*Task statement*
Rewrite the Kremer passage starting at the words "September 5, 1942" and ending after "tomorrow (Sunday) work.", changing "September 5, 1942" to "5 September 1942".

*Selected passage*
______
September 5, 1942 : In the morning attended a special action from the women's concentration camp; the most dreadful of horrors. Obersturmführer Heinz Thilo was right when he said to me that this is the anus mundi. In the evening towards 8:00 attended another special action from Holland [sic]. Because of the special rations they get a fifth of a liter of schnapps, 5 cigarettes, 100 g salami and bread, the men all clamor to take part in such actions. Today and tomorrow (Sunday) work.

==Trial and conviction==
After the war, Kremer was arrested by British troops and sent to an internment camp in Neuengamme. He was later extradited to Poland. Kremer was tried in the Auschwitz trials at the sitting of the Supreme Court National Tribune in Kraków throughout November and December 1947. Based on the contents of his diary and his own confessions, Kremer participated in fourteen gassings as well as multiple public executions and special actions, also known as gassings. During his testimony, he described the process by which he selected his victims, the process of gaining the necessary information for his research, and he states that:

After I had been given this information a medical orderly would come and kill the patient with an injection in the heart area. To my knowledge all these patients were killed with phenol injections. The patient died immediately after being given such an injection. I myself never administered fatal injections.

Kremer was sentenced to death. In his clemency petition, Kremer claimed that he was asking for mercy not for his own sake, but for the sake of his research results which he claimed were ready for the public. These results, Kremer claimed, included "the building of gallstones in insects, inflammations, the problem of cancer and, finally, a satisfying answer to the question of inheritance of acquired characteristics." Kremer's petition was successful and his death sentence was commuted to life imprisonment by President Bolesław Bierut. Kremer was released from prison on 11 January 1958. After his return to Germany, Kremer was charged with murder by West German officials. On 29 November 1960, he was found guilty of two counts of being an accessory to murder and was sentenced to 10 years in prison. However, the court credited Kremer for the time he had served in Poland and allowed him to walk free. He was stripped of his civil rights for five years, and was later stripped of all of his medical titles. Kremer went on to testify in the Frankfurt Auschwitz trials. He died in 1965.
______
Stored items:
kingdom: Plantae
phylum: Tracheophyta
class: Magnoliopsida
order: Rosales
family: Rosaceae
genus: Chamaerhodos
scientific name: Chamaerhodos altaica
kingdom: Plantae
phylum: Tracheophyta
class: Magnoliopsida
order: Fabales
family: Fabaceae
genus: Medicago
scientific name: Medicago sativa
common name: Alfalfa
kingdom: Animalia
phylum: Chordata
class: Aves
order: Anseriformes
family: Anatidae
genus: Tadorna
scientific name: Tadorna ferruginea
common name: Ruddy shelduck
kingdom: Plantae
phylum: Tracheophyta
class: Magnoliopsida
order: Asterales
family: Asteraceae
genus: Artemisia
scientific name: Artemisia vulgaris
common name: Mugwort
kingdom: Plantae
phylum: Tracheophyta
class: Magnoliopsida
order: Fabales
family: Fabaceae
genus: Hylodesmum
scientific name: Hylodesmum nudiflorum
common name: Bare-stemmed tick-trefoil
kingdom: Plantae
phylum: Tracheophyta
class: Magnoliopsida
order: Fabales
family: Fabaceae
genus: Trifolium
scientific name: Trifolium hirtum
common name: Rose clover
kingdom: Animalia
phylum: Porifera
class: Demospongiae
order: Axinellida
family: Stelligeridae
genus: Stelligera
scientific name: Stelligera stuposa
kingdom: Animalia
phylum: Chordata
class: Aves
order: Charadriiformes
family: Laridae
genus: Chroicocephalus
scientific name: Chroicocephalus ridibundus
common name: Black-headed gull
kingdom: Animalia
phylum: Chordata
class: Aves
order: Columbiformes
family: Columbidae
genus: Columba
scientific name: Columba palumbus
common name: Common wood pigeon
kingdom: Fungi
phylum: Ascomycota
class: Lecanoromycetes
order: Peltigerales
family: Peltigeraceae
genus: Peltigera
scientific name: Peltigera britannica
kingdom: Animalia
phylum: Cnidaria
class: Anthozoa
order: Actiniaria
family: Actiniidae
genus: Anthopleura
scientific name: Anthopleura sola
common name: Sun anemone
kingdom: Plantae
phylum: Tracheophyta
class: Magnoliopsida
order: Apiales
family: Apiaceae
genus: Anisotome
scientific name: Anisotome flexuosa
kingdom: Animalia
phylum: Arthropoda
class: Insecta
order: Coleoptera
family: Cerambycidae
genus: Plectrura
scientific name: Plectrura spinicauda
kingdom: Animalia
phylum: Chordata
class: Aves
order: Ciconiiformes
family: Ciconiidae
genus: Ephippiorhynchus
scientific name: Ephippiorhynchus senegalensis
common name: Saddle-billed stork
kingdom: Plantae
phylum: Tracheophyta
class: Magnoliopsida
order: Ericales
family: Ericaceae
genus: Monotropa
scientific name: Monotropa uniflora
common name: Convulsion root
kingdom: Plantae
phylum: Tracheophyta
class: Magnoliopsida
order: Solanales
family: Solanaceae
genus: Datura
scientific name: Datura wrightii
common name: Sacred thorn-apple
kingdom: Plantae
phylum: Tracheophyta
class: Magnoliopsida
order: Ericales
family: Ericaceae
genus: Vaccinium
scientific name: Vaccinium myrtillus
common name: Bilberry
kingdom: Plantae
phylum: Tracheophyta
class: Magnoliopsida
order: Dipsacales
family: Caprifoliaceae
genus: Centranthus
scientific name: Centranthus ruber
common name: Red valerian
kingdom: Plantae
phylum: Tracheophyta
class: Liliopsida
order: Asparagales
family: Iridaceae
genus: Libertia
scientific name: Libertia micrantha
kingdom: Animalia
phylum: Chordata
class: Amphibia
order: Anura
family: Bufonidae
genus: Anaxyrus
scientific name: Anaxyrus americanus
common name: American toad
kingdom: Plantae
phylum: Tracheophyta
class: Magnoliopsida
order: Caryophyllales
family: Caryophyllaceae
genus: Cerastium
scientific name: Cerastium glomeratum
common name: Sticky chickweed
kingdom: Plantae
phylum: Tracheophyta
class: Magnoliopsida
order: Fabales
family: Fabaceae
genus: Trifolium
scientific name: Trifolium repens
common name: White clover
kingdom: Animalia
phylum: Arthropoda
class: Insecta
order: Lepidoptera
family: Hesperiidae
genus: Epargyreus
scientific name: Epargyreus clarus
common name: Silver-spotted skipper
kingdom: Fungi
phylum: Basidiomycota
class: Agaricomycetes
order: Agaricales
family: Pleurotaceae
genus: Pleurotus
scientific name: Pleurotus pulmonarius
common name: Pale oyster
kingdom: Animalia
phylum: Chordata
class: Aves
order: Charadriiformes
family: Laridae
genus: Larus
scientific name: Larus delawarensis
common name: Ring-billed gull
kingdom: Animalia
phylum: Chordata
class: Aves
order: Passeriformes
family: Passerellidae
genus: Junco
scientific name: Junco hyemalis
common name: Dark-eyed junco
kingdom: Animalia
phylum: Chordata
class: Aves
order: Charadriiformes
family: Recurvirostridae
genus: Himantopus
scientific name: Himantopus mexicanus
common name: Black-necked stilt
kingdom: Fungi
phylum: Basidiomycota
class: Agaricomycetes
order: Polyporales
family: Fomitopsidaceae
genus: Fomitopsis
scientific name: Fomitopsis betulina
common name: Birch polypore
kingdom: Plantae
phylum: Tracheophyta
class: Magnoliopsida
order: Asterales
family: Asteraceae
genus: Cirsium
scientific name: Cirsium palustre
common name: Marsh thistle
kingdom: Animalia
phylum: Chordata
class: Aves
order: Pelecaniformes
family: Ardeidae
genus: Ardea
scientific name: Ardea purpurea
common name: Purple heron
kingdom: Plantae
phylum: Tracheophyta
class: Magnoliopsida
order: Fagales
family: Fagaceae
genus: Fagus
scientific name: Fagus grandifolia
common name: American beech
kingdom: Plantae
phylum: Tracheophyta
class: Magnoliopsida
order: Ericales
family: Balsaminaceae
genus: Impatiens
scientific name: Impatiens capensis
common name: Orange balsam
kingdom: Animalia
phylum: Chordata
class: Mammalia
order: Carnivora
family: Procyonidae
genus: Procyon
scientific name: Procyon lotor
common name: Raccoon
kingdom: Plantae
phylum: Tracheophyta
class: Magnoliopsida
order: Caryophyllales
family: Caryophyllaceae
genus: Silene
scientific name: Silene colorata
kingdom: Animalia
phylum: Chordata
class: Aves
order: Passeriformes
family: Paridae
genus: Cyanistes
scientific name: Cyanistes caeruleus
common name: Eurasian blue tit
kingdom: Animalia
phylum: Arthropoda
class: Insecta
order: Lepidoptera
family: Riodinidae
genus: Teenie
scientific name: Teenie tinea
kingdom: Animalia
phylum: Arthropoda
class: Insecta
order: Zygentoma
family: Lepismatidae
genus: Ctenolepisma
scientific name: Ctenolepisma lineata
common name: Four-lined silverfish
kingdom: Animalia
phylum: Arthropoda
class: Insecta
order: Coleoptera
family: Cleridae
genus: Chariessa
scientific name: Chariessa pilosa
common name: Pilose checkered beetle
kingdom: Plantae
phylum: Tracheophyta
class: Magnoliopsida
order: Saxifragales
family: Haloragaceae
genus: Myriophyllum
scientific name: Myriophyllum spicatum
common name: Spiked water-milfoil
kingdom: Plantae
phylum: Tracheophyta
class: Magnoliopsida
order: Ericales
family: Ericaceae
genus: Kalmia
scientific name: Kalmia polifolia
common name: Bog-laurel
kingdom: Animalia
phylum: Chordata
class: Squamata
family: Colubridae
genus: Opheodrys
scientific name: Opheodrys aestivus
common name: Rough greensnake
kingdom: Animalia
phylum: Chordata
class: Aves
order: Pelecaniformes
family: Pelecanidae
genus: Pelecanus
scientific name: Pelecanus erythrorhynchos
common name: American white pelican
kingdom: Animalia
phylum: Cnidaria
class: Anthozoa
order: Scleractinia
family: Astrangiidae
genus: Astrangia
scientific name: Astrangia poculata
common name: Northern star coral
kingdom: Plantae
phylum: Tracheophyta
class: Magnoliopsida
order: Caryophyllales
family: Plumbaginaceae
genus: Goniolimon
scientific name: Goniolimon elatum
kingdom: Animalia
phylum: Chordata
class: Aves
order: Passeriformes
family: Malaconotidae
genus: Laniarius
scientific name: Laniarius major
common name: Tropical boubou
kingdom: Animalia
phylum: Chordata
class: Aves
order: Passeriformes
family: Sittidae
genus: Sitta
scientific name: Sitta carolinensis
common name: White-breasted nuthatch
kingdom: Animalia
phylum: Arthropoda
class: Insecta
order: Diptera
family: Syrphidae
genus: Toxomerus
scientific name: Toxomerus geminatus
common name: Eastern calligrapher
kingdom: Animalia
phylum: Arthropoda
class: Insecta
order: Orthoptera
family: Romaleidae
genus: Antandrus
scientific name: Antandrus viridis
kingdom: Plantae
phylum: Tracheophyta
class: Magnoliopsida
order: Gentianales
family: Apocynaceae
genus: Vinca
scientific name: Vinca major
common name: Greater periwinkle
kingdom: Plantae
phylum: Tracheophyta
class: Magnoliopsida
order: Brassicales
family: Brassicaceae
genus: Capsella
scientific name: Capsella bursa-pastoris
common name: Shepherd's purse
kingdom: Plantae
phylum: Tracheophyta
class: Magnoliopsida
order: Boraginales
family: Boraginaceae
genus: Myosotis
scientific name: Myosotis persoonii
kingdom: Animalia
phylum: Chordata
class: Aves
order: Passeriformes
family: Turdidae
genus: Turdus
______
*Response to this exercise*
5 September 1942 : In the morning attended a special action from the women's concentration camp; the most dreadful of horrors. Obersturmführer Heinz Thilo was right when he said to me that this is the anus mundi. In the evening towards 8:00 attended another special action from Holland [sic]. Because of the special rations they get a fifth of a liter of schnapps, 5 cigarettes, 100 g salami and bread, the men all clamor to take part in such actions. Today and tomorrow (Sunday) work.